Tag Archives: Datacenter Networking

FairCloud has been accepted at SIGCOMM’2012

Update: Camera-ready is now available online!

This is kinda old news now, but still as exciting as it was few days ago. Our paper “FairCloud: Sharing the Network in Cloud Computing” has been accepted for publication at this year’s SIGCOMM. We explore the design space of sharing networks, identify tradeoffs, and place categorize different strategies based on their characteristics. In case you are following our Orchestra work, FairCloud sits in the Inter-Transfer Controller (ITC) of the Orchestra hierarchy.

The network, similar to CPU and memory, is a critical and shared resource in the cloud. However, unlike other resources, it is neither shared proportionally to payment, nor do cloud providers offer minimum guarantees on network bandwidth. The reason is that networks are more difficult to share, since the network allocation of a VM X depends not only on the VMs running on the same machine with X, but also on the other VMs that X communicates with, as well as on the cross-traffic on each link used by X. In this paper, we start from the above requirements—payment proportionality and minimum guarantees—and show that the network- specific challenges lead to fundamental tradeoffs when sharing datacenter networks. We then propose a set of properties to explicitly express these tradeoffs. Finally, we propose three allocation policies that allow us to navigate the tradeoff space. We evaluate their characteristics through simulation and testbed experiments, showing that they are able to provide minimum guarantees and achieve better proportionality with the per-VM payment than known allocations.

This year 32 out of 235 papers have been accepted at SIGCOMM. On other news, Berkeley has seven papers in this SIGCOMM!!!

Presented Orchestra at SIGCOMM’2011

I’m attending my second SIGCOMM and had the privilege of giving my first talk at the flagship networking conference. I presented Orchestra, which happened to be very well attended even though it was the last talk of the day at 6PM. I’d like to thank everyone for showing up and also for the lively Q/A session at the end of my talk. Now that the talk is over, I can enjoy the rest of the conference in a more relaxed fashion.

The slides for the talk are available here.

Presented Orchestra at LBNL

Today I presented Orchestra for the first time in front of a crowd outside our lab. Taghrid Samak kindly invited me at LBNL’s Computing Sciences Seminar after we caught up over lunch last week, after a year. She is currently a post-doc fellow with the Advance Computing for Science group.

Overall, the talk went very well with some interesting questions. We might even get into future extension/collaboration work regarding some pieces of Orchestra. Hot stuff!

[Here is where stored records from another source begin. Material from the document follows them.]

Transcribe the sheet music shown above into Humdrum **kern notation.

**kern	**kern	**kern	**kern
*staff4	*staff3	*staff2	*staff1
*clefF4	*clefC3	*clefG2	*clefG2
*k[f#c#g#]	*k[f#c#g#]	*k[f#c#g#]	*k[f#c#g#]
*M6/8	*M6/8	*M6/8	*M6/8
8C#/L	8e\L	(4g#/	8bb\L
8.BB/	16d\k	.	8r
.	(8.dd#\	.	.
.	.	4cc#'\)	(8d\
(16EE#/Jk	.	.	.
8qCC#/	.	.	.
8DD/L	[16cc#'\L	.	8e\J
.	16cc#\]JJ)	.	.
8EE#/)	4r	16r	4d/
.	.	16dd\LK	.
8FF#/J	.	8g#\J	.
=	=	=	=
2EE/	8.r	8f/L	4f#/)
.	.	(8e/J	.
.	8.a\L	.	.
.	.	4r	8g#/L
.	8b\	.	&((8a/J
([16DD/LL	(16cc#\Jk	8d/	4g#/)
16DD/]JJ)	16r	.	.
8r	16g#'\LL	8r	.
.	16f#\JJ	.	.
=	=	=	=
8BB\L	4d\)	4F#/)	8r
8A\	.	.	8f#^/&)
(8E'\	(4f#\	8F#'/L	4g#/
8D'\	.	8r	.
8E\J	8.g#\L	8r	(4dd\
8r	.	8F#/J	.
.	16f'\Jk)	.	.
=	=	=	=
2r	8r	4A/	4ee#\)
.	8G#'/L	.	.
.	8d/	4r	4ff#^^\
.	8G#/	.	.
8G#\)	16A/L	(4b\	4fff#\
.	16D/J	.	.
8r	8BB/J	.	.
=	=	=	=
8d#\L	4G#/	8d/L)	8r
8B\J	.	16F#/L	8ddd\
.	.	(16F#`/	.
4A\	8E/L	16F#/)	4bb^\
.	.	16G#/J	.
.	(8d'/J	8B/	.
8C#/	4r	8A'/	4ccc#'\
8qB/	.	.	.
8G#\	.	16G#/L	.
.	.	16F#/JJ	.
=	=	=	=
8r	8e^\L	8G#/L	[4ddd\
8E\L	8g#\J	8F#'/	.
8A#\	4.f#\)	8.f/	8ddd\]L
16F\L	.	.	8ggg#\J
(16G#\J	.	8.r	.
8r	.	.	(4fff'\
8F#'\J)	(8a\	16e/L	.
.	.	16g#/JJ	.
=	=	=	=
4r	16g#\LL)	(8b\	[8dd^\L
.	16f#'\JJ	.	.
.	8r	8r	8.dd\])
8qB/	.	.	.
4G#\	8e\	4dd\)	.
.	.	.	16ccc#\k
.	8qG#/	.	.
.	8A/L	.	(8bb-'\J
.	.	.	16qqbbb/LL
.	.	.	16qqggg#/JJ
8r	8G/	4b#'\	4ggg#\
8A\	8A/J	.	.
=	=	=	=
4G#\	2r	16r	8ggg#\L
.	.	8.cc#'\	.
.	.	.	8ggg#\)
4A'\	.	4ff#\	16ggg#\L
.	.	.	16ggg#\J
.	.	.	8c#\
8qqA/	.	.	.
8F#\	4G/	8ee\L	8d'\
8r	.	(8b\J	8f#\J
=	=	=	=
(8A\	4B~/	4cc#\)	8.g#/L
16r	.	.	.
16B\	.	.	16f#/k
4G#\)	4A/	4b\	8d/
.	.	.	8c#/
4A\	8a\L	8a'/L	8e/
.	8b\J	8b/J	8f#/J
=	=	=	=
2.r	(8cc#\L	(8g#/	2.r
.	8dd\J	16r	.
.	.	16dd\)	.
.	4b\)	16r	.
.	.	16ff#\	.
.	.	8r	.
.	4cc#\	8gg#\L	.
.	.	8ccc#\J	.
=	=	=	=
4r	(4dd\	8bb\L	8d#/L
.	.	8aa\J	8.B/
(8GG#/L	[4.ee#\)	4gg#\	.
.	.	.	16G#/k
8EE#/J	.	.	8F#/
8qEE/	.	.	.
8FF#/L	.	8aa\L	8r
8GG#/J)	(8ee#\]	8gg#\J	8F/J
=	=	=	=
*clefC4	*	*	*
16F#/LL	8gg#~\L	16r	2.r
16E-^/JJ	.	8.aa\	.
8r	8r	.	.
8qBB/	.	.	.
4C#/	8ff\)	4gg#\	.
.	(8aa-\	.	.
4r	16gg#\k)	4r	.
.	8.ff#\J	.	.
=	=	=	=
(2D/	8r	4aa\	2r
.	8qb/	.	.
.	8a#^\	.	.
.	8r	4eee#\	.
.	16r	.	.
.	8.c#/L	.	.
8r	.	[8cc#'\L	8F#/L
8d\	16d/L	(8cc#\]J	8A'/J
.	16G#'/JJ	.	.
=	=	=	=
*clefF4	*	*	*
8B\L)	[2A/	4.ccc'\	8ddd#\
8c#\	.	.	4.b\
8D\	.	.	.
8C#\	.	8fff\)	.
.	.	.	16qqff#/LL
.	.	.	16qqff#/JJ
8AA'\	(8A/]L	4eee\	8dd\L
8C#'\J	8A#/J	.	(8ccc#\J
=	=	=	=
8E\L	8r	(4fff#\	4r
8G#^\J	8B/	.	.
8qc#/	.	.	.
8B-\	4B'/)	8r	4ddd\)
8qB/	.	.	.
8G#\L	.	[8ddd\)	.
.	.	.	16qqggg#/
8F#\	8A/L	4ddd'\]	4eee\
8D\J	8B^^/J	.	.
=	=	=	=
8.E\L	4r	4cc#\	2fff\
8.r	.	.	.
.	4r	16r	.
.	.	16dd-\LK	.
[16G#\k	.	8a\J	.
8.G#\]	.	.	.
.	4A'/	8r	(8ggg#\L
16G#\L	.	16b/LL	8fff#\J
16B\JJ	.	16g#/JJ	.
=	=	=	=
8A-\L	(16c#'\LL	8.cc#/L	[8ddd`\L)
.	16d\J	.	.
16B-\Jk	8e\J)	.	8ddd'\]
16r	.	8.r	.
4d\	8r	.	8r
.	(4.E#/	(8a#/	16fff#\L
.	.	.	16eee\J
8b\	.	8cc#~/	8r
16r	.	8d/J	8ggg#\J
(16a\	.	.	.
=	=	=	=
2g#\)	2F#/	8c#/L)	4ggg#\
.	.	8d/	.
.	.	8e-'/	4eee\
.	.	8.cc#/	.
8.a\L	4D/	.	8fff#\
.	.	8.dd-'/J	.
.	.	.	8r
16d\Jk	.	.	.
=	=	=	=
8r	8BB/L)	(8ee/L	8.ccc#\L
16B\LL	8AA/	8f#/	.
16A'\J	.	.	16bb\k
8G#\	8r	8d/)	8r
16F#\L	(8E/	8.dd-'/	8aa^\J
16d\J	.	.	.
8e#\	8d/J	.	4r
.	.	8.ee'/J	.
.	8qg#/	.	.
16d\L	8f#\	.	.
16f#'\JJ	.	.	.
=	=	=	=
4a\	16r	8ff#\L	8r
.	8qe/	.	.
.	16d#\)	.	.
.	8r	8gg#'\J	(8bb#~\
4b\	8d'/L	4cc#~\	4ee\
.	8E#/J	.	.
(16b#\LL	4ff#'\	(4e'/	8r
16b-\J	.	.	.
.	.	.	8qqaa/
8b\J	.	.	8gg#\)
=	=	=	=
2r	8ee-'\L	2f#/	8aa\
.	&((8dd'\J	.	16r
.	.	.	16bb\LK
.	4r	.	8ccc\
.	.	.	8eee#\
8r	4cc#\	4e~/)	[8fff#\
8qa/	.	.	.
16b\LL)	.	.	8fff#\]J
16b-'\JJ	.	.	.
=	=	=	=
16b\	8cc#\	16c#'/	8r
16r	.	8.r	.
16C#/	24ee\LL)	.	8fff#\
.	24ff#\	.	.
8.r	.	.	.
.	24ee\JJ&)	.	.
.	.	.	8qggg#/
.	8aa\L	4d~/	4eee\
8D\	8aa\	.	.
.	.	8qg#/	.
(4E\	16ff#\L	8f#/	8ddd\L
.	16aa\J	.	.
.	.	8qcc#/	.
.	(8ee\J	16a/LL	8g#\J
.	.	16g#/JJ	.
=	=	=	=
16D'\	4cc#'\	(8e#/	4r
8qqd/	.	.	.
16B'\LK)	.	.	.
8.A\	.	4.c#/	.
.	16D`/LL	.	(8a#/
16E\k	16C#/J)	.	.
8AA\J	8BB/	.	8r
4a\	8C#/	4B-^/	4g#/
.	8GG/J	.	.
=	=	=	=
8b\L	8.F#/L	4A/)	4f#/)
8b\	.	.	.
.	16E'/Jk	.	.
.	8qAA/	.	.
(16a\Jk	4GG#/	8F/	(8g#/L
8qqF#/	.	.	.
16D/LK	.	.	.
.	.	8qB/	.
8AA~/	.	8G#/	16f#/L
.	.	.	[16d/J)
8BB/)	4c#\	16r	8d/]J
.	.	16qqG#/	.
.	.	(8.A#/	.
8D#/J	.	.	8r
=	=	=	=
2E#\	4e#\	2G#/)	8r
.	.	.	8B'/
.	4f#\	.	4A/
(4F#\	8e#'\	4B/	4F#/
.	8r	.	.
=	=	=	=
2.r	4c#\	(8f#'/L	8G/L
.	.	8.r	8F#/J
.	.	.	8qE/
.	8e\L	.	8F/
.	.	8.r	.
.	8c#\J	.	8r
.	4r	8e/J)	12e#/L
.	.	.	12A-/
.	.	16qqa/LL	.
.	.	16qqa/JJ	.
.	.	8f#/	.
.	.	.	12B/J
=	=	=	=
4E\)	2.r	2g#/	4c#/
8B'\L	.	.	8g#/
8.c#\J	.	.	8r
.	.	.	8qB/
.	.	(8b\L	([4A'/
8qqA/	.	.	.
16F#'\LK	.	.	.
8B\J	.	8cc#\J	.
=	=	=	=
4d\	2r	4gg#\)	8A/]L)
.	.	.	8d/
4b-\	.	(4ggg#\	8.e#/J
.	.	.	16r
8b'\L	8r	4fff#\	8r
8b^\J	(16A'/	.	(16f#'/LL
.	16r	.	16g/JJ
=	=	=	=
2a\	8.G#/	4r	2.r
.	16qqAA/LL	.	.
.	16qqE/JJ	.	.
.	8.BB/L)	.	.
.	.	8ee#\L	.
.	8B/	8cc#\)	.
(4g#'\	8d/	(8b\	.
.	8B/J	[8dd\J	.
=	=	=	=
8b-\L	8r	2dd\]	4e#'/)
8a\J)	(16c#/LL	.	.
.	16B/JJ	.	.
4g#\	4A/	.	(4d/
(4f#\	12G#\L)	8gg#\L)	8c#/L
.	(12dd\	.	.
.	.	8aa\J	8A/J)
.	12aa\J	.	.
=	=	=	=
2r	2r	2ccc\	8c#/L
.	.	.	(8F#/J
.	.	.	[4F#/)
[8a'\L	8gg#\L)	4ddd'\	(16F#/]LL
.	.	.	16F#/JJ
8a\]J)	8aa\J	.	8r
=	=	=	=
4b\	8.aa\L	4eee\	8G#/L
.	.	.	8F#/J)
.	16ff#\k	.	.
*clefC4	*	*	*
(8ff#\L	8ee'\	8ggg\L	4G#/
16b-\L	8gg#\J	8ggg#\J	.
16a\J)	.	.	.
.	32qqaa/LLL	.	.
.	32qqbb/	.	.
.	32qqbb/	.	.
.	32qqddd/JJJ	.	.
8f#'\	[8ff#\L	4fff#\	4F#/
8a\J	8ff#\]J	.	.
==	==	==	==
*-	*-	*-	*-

Orchestra has been accepted at SIGCOMM’2011

Update: Camera-ready version of the paper should be can be found in the publications page very soon!

Our paper “Managing Data Transfers in Computer Clusters with Orchestra” has been accepted at SIGCOMM’2011. This is a joint work with Matei, Justin, and professors Mike Jordan and Ion Stoica. The project started as part of Spark and now quickly expanding to stand on its own to support other data-intensive frameworks (e.g., Hadoop, Dryad etc.). We also believe that interfacing Orchestra with Mesos will enable better network sharing between concurrently running frameworks in data centers.

Cluster computing applications like MapReduce and Dryad transfer massive amounts of data between their computation stages. These transfers can have a significant impact on job performance, accounting for more than 50% of job completion times. Despite this impact, there has been relatively little work on optimizing the performance of these data transfers. In this paper, we propose a global management architecture and a set of algorithms that improve the transfer times of common communication patterns, such as broadcast and shuffle, and allow one to prioritize a transfer over other transfers belonging to the same application or different applications. Using a prototype implementation, we show that our solution improves broadcast completion times by up to 4.5x compared to the status quo implemented by Hadoop. Furthermore, we show that transfer-level scheduling can reduce the completion time of high-priority transfers by 1.7x.

The paper so far have been well-received, and we’ve got great feedback from the anonymous reviewers that will further strengthen it. Hopefully, you will like it too :)

Those who are interested in stats, this year SIGCOMM accepted 32 out of 223 submissions.

Anyway, it’s Friday and we so excited!